The island’s sandy beaches are one of the best habitats for its turtles to lay their eggs. These huge animals are known as the green turtles of the Persian Gulf. This is also the only place in Iran which is the habitat of a species of mountain deer. A considerable number of migrant birds, some of which are rare and in danger of extinctions, make this island their home in the cold season, such as the fish-eating sea eagle, white-eared bulbul, hoopoe, bee-eaters, laughing dove, and yellow wagtails.

Big Faror has been a protected area under the supervision of the Department of Environment since 1979. The island is covered with dunes and is 145 meters above sea level at its highest point. It is surrounded by deep waters and its coral reef is rich in fish and shellfish. Although it is uninhabited, fishermen from other areas come here for their catch.

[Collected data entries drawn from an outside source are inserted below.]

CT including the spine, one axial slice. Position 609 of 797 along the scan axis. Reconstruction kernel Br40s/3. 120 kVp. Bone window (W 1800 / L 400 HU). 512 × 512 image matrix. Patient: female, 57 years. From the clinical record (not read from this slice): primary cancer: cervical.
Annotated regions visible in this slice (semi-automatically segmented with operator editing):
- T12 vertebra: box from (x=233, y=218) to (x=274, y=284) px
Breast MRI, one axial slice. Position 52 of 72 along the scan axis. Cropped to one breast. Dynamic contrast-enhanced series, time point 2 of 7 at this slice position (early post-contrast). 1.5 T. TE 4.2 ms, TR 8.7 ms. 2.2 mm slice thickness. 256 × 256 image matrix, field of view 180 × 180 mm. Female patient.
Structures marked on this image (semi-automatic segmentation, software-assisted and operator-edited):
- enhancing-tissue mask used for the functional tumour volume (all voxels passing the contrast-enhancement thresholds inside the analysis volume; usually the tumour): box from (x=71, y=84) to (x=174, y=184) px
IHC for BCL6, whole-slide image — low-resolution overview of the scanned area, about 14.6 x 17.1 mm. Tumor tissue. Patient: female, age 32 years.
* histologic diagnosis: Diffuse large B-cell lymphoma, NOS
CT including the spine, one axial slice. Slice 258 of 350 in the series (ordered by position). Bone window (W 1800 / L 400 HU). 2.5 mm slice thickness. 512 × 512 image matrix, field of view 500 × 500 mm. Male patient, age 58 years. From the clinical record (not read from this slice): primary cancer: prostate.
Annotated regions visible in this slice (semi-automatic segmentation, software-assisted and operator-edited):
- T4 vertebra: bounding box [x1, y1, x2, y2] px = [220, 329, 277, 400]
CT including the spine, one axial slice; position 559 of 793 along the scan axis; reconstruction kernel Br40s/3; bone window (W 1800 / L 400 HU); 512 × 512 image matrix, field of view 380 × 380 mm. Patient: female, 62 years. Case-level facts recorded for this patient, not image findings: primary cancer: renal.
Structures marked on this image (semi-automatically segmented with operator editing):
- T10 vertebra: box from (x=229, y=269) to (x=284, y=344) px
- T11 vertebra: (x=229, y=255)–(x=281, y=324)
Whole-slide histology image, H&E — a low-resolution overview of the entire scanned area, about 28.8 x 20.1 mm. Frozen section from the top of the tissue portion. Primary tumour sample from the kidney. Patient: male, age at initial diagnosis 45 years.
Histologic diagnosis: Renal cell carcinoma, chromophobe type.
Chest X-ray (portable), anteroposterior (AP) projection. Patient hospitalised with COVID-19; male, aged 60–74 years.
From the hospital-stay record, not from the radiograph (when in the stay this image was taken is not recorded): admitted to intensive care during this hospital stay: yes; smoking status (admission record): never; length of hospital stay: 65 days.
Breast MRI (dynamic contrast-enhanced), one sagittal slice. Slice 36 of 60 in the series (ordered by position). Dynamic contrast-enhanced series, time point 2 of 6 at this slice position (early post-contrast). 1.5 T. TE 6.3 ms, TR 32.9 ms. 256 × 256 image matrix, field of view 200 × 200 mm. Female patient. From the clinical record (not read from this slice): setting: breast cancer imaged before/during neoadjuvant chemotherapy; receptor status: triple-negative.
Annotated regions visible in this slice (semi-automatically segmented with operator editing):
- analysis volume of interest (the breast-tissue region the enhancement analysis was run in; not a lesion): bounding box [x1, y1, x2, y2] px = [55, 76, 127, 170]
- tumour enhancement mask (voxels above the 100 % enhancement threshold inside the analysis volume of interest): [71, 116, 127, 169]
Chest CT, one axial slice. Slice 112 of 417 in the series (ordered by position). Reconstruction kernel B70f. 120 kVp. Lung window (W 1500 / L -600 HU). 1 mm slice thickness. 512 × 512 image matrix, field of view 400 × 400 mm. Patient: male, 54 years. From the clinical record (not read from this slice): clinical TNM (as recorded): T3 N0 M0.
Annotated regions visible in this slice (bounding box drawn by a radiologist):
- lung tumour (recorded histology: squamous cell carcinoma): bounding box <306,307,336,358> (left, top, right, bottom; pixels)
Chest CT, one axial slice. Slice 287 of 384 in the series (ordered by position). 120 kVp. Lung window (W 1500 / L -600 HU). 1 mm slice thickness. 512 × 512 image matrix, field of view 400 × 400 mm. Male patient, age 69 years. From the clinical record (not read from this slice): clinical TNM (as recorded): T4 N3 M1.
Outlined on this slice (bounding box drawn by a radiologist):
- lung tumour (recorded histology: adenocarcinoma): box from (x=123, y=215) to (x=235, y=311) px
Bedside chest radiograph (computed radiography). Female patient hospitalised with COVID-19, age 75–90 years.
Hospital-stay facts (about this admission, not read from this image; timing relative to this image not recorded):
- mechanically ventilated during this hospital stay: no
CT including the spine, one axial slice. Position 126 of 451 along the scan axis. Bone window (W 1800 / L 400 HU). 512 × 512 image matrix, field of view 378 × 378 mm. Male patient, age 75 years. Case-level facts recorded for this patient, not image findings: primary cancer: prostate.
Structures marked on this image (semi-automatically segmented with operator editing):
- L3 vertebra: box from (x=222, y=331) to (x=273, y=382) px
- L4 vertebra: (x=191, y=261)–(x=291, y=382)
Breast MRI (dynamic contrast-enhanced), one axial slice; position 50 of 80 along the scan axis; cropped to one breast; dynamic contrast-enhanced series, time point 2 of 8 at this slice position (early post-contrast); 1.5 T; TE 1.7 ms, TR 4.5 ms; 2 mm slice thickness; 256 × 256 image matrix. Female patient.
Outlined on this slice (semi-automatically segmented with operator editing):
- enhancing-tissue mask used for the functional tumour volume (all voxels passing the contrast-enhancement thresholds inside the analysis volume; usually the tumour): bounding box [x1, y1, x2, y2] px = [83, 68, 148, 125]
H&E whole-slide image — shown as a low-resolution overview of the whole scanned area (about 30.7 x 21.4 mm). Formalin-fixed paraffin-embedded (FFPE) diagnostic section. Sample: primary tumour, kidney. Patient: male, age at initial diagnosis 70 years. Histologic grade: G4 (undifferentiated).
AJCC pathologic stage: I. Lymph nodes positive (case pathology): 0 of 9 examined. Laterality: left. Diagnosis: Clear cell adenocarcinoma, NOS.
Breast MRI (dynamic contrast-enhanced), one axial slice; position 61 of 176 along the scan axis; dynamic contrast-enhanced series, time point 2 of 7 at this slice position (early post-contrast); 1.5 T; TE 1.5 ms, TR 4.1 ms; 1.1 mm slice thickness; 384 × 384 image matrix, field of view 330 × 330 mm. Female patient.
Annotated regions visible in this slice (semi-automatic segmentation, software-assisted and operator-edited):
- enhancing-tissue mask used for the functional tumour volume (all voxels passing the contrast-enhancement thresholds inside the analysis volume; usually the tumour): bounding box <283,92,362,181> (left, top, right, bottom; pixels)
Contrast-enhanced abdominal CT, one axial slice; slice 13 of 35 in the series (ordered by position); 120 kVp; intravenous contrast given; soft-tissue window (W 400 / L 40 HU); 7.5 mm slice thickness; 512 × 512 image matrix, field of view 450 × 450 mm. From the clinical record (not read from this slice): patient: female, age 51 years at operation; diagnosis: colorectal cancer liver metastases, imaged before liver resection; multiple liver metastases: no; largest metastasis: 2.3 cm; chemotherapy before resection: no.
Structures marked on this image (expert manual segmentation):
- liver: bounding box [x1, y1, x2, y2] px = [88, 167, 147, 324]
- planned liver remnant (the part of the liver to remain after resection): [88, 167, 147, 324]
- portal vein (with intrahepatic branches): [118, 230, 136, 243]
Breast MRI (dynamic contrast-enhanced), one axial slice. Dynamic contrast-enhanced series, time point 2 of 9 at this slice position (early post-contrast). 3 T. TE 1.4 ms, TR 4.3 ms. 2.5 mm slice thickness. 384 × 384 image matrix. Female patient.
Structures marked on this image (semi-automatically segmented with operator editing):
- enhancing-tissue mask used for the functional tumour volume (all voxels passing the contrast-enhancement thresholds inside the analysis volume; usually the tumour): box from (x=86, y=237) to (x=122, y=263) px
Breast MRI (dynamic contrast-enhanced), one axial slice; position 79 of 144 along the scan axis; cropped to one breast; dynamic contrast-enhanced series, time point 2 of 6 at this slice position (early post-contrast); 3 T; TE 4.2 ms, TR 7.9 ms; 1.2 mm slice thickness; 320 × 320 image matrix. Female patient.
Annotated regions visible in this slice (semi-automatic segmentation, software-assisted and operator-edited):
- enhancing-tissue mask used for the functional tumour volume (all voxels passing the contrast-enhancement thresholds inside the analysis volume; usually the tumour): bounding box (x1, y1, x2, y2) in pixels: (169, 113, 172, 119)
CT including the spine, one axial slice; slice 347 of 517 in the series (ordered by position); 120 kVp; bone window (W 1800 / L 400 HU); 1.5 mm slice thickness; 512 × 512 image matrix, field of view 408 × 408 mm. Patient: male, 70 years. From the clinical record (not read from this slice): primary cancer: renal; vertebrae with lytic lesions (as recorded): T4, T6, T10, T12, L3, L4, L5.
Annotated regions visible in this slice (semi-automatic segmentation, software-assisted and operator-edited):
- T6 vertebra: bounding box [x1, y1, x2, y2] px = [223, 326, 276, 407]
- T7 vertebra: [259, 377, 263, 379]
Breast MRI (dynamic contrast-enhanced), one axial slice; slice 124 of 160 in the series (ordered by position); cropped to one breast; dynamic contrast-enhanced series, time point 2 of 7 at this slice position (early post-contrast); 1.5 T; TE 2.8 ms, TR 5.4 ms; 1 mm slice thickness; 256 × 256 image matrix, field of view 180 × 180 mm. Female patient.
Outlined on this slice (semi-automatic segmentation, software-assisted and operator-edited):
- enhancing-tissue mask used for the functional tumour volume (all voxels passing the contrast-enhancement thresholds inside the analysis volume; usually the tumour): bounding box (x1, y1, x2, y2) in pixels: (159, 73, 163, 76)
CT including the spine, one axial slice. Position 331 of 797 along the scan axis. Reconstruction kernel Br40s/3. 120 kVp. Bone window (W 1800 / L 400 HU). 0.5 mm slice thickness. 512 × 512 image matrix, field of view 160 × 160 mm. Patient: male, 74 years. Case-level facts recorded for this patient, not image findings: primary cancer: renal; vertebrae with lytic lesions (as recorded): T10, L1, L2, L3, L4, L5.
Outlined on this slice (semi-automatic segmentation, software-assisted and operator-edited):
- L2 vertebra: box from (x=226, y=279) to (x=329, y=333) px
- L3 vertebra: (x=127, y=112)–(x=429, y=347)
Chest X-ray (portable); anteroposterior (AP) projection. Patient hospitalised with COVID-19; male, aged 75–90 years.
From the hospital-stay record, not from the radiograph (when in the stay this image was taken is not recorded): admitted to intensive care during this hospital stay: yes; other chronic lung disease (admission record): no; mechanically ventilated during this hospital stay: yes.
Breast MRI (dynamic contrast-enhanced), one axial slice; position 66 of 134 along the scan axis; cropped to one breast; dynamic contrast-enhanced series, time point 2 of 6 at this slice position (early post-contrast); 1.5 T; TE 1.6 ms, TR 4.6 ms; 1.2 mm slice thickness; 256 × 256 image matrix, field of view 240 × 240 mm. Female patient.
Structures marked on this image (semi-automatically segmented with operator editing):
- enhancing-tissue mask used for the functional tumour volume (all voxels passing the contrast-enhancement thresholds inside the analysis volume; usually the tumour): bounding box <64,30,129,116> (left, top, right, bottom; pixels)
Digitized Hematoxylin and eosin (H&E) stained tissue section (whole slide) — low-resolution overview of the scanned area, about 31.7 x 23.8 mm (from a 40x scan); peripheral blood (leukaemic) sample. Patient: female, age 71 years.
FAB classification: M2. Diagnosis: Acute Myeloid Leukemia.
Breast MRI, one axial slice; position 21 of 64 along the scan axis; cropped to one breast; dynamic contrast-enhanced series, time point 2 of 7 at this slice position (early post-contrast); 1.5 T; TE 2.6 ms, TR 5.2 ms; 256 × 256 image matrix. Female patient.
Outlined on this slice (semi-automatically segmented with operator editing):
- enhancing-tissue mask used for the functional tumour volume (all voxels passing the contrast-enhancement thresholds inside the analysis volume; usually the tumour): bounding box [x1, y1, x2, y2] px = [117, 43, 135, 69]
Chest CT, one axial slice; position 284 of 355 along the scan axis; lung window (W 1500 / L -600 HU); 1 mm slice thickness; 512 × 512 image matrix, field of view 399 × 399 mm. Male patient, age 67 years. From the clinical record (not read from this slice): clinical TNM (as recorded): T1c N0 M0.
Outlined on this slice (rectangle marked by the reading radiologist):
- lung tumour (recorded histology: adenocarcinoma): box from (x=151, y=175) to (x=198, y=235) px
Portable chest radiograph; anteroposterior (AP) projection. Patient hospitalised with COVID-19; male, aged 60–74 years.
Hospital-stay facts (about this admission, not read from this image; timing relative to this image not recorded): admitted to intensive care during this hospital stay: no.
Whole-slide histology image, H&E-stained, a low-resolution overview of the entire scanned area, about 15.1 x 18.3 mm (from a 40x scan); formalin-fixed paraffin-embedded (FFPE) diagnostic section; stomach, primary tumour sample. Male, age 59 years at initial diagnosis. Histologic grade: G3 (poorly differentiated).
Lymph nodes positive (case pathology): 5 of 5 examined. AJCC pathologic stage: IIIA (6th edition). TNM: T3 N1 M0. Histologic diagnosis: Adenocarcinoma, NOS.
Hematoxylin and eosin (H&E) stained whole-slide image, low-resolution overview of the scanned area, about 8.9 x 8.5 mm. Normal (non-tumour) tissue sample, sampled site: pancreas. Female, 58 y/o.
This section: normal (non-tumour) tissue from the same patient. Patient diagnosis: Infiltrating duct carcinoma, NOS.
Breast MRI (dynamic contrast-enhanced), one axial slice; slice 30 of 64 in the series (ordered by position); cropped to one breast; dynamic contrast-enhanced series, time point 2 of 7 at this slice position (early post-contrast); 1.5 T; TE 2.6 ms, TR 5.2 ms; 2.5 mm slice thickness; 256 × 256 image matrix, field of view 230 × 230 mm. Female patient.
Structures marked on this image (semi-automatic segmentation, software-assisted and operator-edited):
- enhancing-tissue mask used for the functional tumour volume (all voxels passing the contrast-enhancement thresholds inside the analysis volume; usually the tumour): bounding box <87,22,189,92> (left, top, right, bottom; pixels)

Currently, the island has no local inhabitants and is administered by a small number of government officials who live here. But it was inhabited in the past and people earned a living by fishing and pearl diving. The remains of a few water wells, arid farmlands, and dilapidated houses can still be seen around the island.

To the south of Big Faror is a smaller island called Small Faror, or Bani Faror. This is a derivative of the name Faro chosen by the Portuguese for the island after the capital of southern Portugal’s Algarve region during their occupation. Little by little, the name changed to Faror with the passage of time.

The vegetation includes acacia, fig trees, mesquites, oriental hornbeam, and palm trees. The acacia plant on the island depends on the mountain deer for survival. Their digestive system has a characteristic which increases the power of germination in this plant by manifold. When the deer feed on acacia leaves, the seeds they swallow with it grows much stronger once it is back in the soil and a new plant easily grows there.

No other mammals live on the island apart from the deer. But there is wide variety of birds here, including terns, egrets, kestrels, firebirds, brown-necked ravens, skylarks, hoopoes, redtails, yellow wagtails, bee-eaters, and the Eurasian collared doves.